デジタル技術を活用した計画的かつ創発的な変革である「デジタル変革(デジタルトランスフォーメーション)」に挑む企業が相次ぎ登場している。この連載では国内外の一流企業の事例を基に、デジタル変革を進めるうえでの要諦を探っている。

 前回はインドのアジアンペインツ、独アルディ、仏BNPパリバの事例を通じて、デジタル変革の概要と、3社に共通する定石を紹介した。今回は「価値創造サイクル」という考え方を導入して、変革の方法について具体的に解説する。

●今回取り上げる企業
  • ウェルズ・ファーゴ(Wells Fargo & Co.)
  • セブン-イレブン・ジャパン

再設計や創造で価値連鎖を変革し続ける

 変革の具体的な方法を説明する前に、そもそも「変革」とは何か、ITを活用した変革とはどのようなものを指すのかについて、もう少し詳しく見ていく。
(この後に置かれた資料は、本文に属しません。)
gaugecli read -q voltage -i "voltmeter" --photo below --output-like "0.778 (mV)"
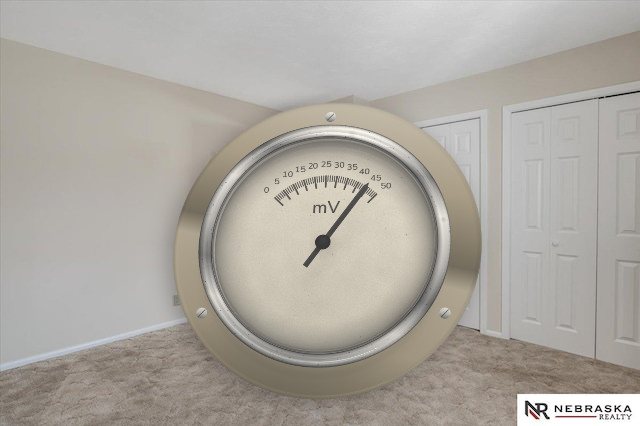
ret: 45 (mV)
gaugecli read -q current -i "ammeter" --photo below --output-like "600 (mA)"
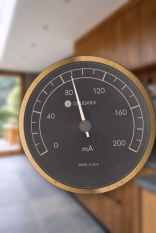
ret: 90 (mA)
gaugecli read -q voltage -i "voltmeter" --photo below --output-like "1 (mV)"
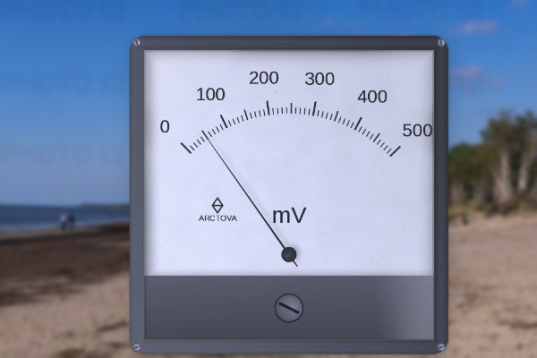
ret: 50 (mV)
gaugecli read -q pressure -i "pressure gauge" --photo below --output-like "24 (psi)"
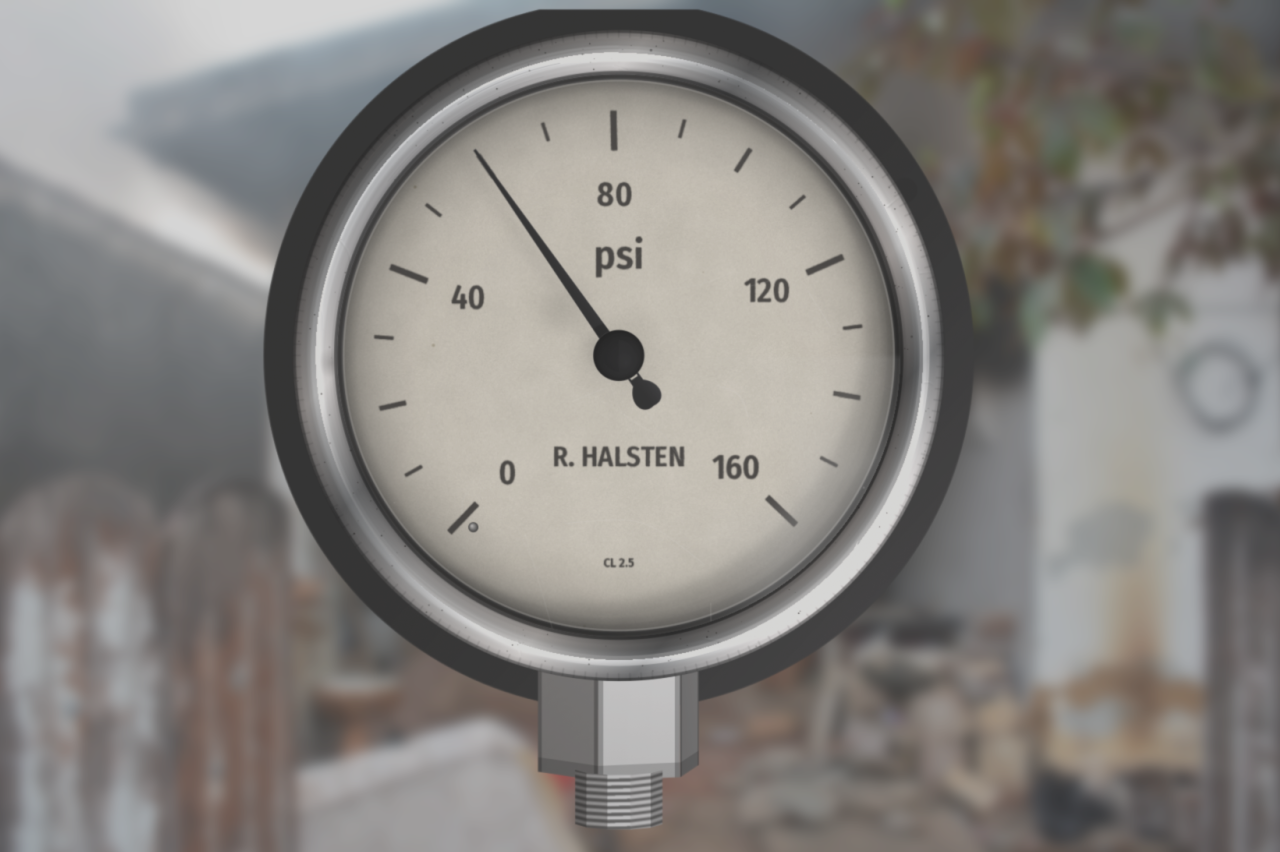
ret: 60 (psi)
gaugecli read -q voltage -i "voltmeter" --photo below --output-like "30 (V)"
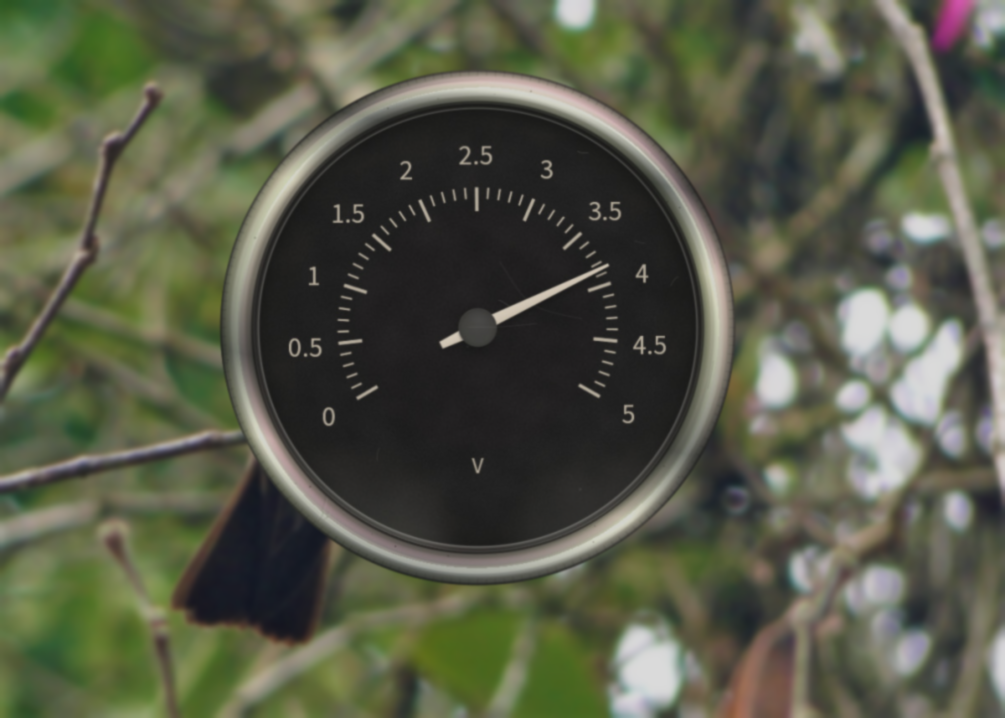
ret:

 前回、企業の役割は顧客に対して様々な「価値」を提供することだと説明した。企業は製造や販売、物流、営業、マーケティングなど様々な業務プロセスで価値(バリュー)を付加して、最終的に製品やサービスとして顧客に提供する価値を高めていく。この一連の活動を価値連鎖(バリューチェーン)と呼ぶ。

 事業の変革とは、顧客に提供する価値をより高めたり、新たな価値を生み出したりするために、価値連鎖に関わる様々な要素を変えていくことを指す。価値連鎖のアウトプットである「製品・サービス」の変革、価値連鎖を構成する「業務プロセス」の変革、価値連鎖の構造そのものである「ビジネスモデル」の変革などが挙げられる。

 変革のレベルは大きく3つある。既存の機能や実現方法を基本的には変えずに、漸進的に環境への適応を目指す「改善」、既存の機能や実現方法を抜本的に見直し、断続的に再設計する「再設計」、これまでにない新たな機能を新たな方法で実現する「創造」である。

 この連載の主題であるデジタルトランスフォーメーションの「トランスフォーメーション」とは、再設計や創造のレベルの変革を意味する。顧客にとって新たな価値を創出し、企業として持続的成長を達成するために、再設計や創造によって価値連鎖を変革し続けることを指す。